Start of Selected extract

My paper in 1997 printed in Early Italian Paintings: Techniques and Analysis suggested this idea and proposed that stationary and mobile fractions were present in paintings. After several years of research two of my graduate students and I presented what we knew about oil paint structure, metal soaps and reactivity of free fatty acids with some pigments at the AIC symposium in Portland in 2006.
Below the full text that is also printed in Volume 19 of the Postprints of the Paintings Group. It can be downloaded from www.amolf.nl/pubications:
Jaap J. Boon, Frank Hoogland and Katrien Keune, Chemical processes in aged oil paints affecting metal soap migration and aggregation In: AIC paintings specialty group postprints : papers pres. at the 34th annual meeting of the AIC of Historic & Artistic Works providence, Rhode Island, June 16-19, 2006 /ed. H. Mar Parkin. – Washington: AIC, 2007. – pp. 16-23 (AIC PSG Postprints; volume 19).
Chemical Processes in Aged Oil Paints affecting Metal Soap Migration and Aggregation
Jaap J. Boon, Frank Hoogland and Katrien Keune
Molecular Material Science of Art (MOLART)AMOLF, Kruislaan 407, 1098 SJ Amsterdam, The Netherlands. email@example.com
ABSTRACT – The nature of the surface of the painted picture is determined to a large extent by chemical and physical processes underneath the surface of the paint. The binding medium changes from a chemically air drying viscous mass of polyunsaturated triglycerides “the oil” via slow hydrolytic processes to a metal bound ionomer. This network system in turn appears to be vulnerable to further environmental attack especially by acidification that is postulated to disrupt the ionomeric structure. As a result monocarboxylic fatty acids can be mobilized and reorganize in the form of liquid crystalline metal soap masses within the paint layers. When they expand beyond the paint layer, they distort the paint and may erupt at the surface where they protrude or even extrude. These deformations are now recognized in thousands of paintings. Many of these metal soap masses furthermore mineralize forming minium (lead orthoplumbate) and/or lead-hydroxy/chloride-carbonates in lead soap or zinc carbonates in the case of zinc soaps. Generally the volume changes due to these processes are minimal although the metal soap may grow into larger masses of 100-200 micron diameter. This theory could be developed by an integrated molecular level approach involving GCMS (gaschromatography mass spectrometry) and DTMS (Direct Temperature resolved mass spectrometry) work and various forms of chemical microscopy using imaging SIMS (secondary ion mass spectrometry), FTIR (Fourier Transform Infrared spectroscopy), Raman spectroscopy and Scanning electron microscopy with energy dispersed Xray analysis (SEM-EDX).

End of Selected extract
Start of Listed records

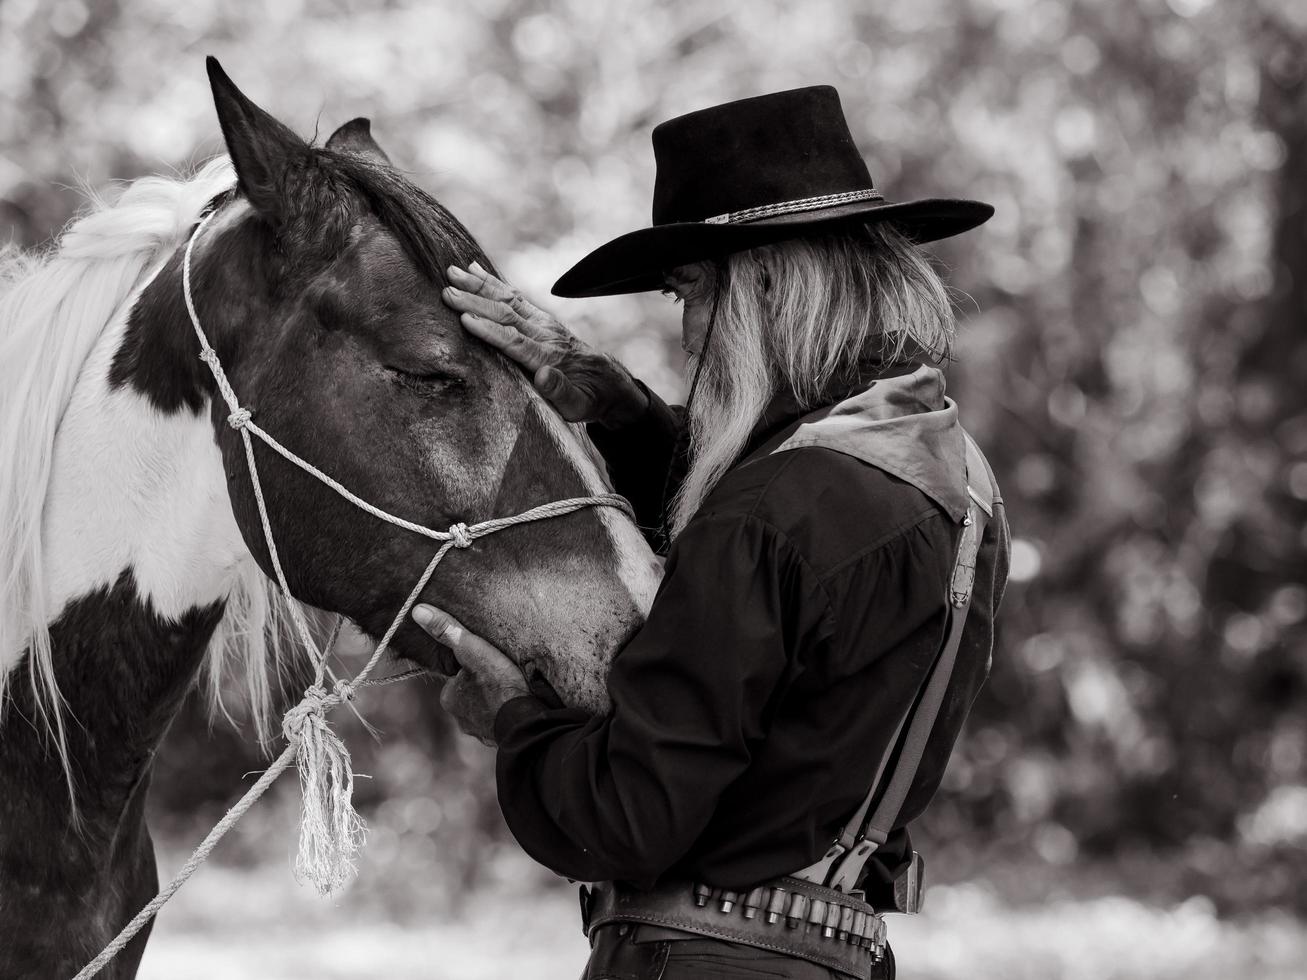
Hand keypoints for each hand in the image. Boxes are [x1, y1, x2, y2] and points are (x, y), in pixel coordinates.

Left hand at [411, 604, 528, 744]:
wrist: (526, 721)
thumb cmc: (498, 684)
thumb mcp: (472, 649)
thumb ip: (447, 631)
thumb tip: (417, 610)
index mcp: (449, 699)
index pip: (458, 677)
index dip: (473, 667)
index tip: (489, 661)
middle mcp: (460, 719)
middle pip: (471, 694)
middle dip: (484, 685)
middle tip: (503, 673)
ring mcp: (480, 732)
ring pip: (486, 709)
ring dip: (496, 700)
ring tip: (513, 688)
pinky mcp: (499, 740)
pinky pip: (500, 722)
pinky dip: (507, 713)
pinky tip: (519, 704)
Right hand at [443, 263, 648, 427]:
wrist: (605, 382)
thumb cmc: (586, 399)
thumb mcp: (577, 405)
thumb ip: (560, 391)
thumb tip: (544, 376)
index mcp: (548, 357)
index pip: (515, 341)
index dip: (490, 330)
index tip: (465, 319)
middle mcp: (544, 334)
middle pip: (506, 315)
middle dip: (475, 302)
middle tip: (446, 291)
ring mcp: (542, 323)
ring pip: (508, 299)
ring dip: (479, 285)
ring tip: (452, 271)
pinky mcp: (539, 318)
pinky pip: (513, 296)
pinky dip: (493, 282)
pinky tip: (474, 269)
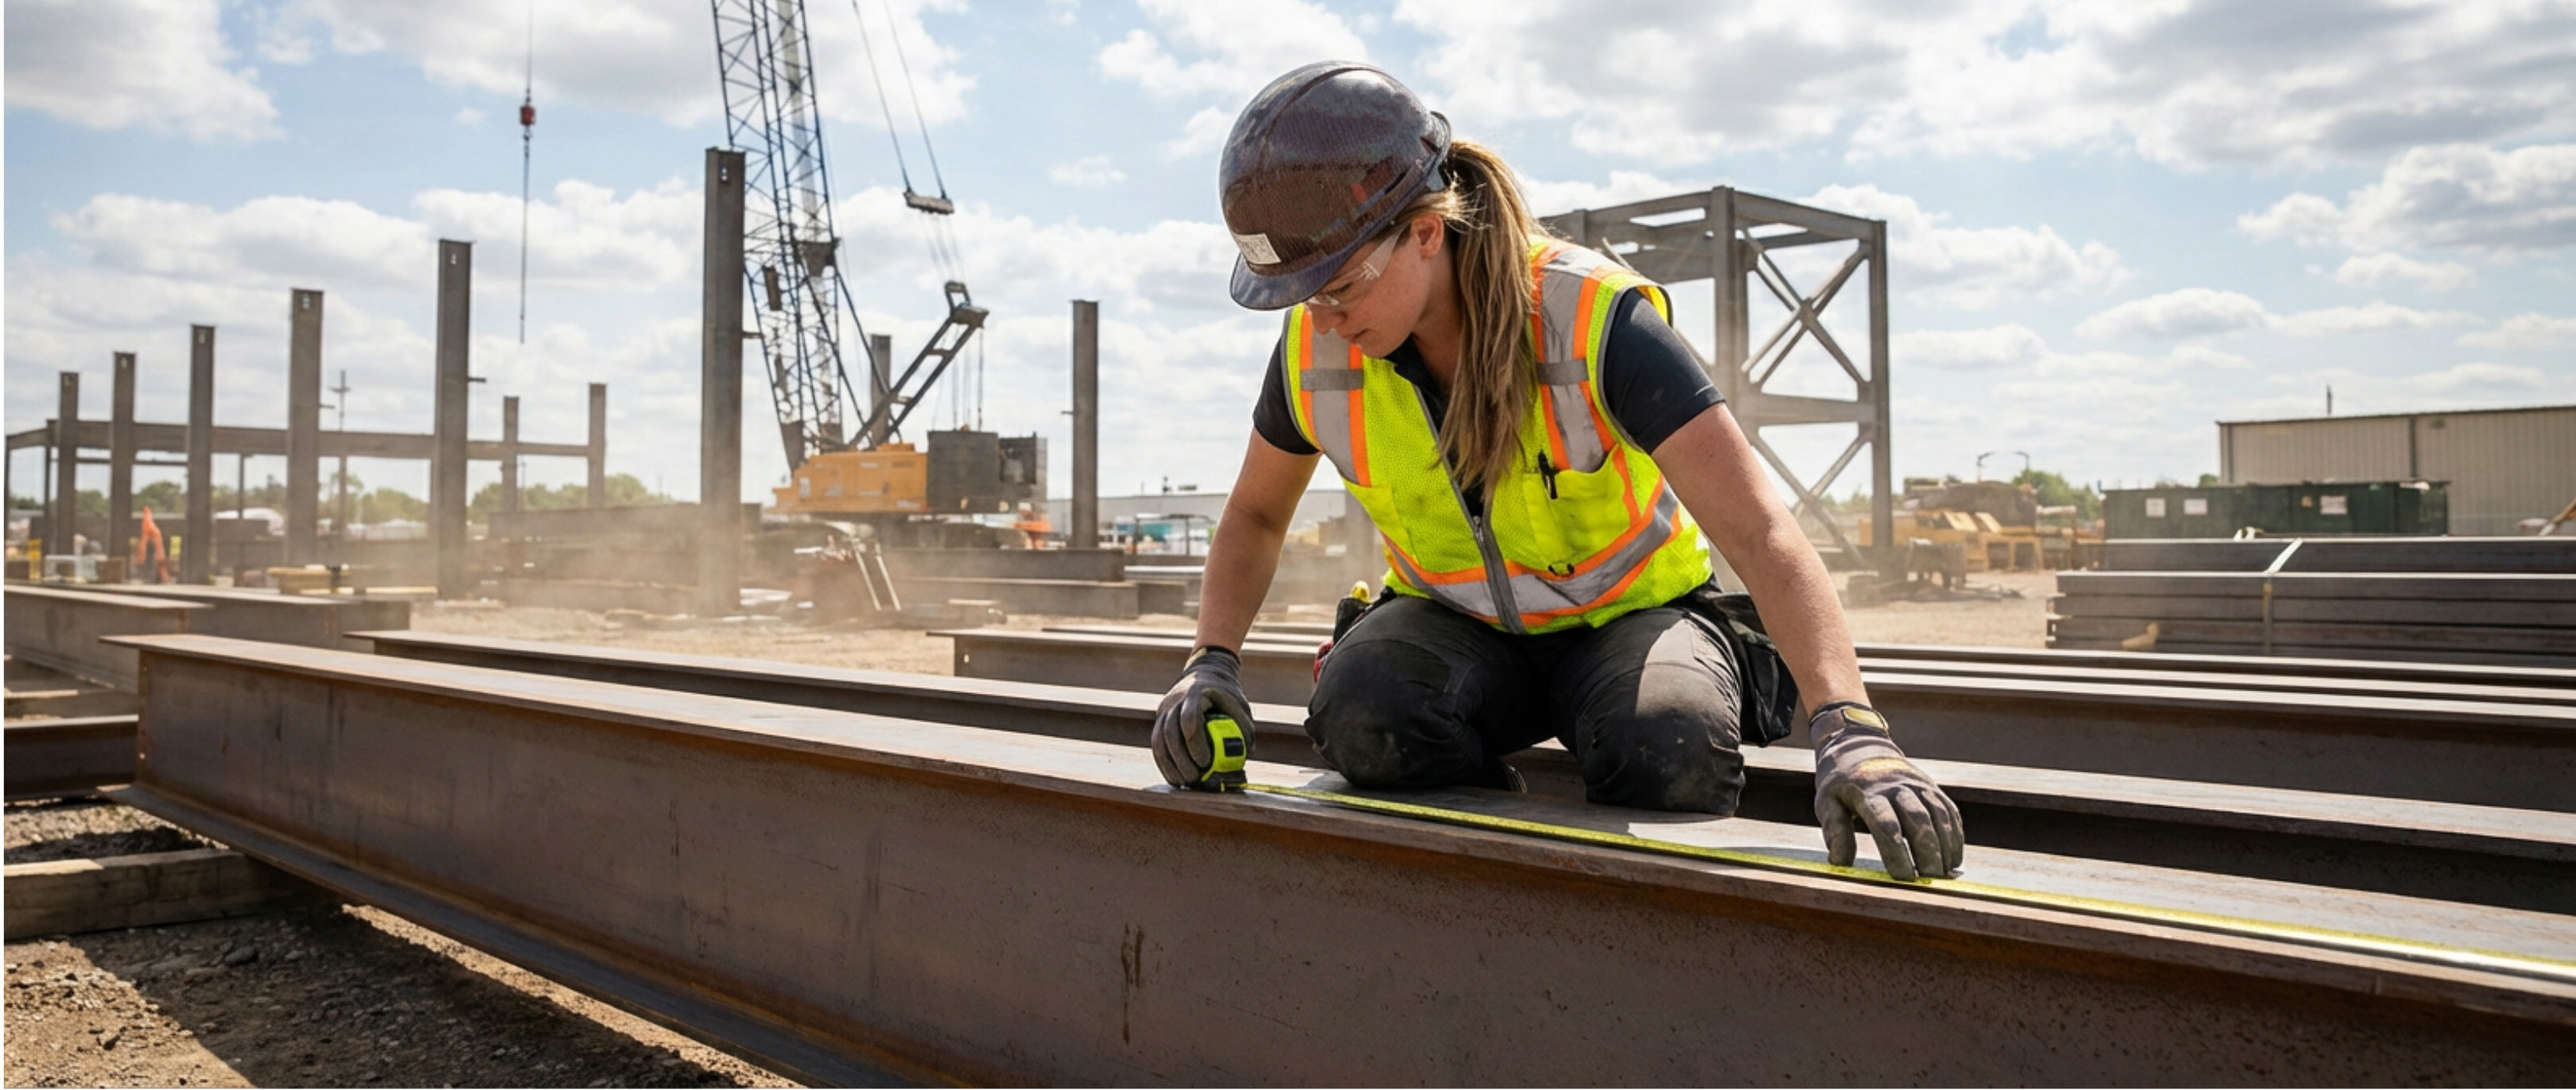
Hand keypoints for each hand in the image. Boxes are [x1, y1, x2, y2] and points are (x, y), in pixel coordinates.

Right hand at [1152, 646, 1256, 789]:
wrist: (1206, 673)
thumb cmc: (1228, 695)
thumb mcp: (1241, 707)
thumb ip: (1243, 731)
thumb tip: (1243, 761)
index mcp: (1197, 693)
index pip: (1189, 717)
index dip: (1195, 742)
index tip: (1206, 761)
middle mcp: (1175, 700)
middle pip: (1170, 732)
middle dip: (1182, 759)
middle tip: (1196, 778)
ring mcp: (1164, 710)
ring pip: (1159, 740)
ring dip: (1170, 764)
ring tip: (1185, 782)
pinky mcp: (1159, 721)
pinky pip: (1156, 744)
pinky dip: (1164, 763)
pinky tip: (1175, 778)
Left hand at [1811, 703, 1963, 880]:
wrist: (1861, 746)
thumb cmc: (1842, 783)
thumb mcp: (1827, 801)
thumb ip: (1834, 830)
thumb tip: (1839, 862)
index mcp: (1869, 792)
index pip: (1886, 825)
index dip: (1896, 852)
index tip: (1902, 877)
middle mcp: (1898, 786)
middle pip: (1919, 820)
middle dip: (1927, 852)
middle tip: (1928, 880)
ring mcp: (1919, 785)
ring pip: (1939, 816)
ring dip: (1946, 846)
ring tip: (1944, 874)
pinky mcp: (1933, 788)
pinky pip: (1950, 812)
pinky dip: (1955, 836)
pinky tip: (1954, 859)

End of Listed records

**Exercise brief**.
List every analytical technique that the excerpt on metal soaps in aged oil paints names as part of its integrated molecular-level approach.

**The answer**.
- GCMS (gas chromatography mass spectrometry)
- DTMS (Direct Temperature resolved mass spectrometry)
- Imaging SIMS (secondary ion mass spectrometry)
- FTIR (Fourier Transform Infrared spectroscopy)
- Raman spectroscopy
- Scanning electron microscopy with energy dispersed X-ray analysis (SEM-EDX)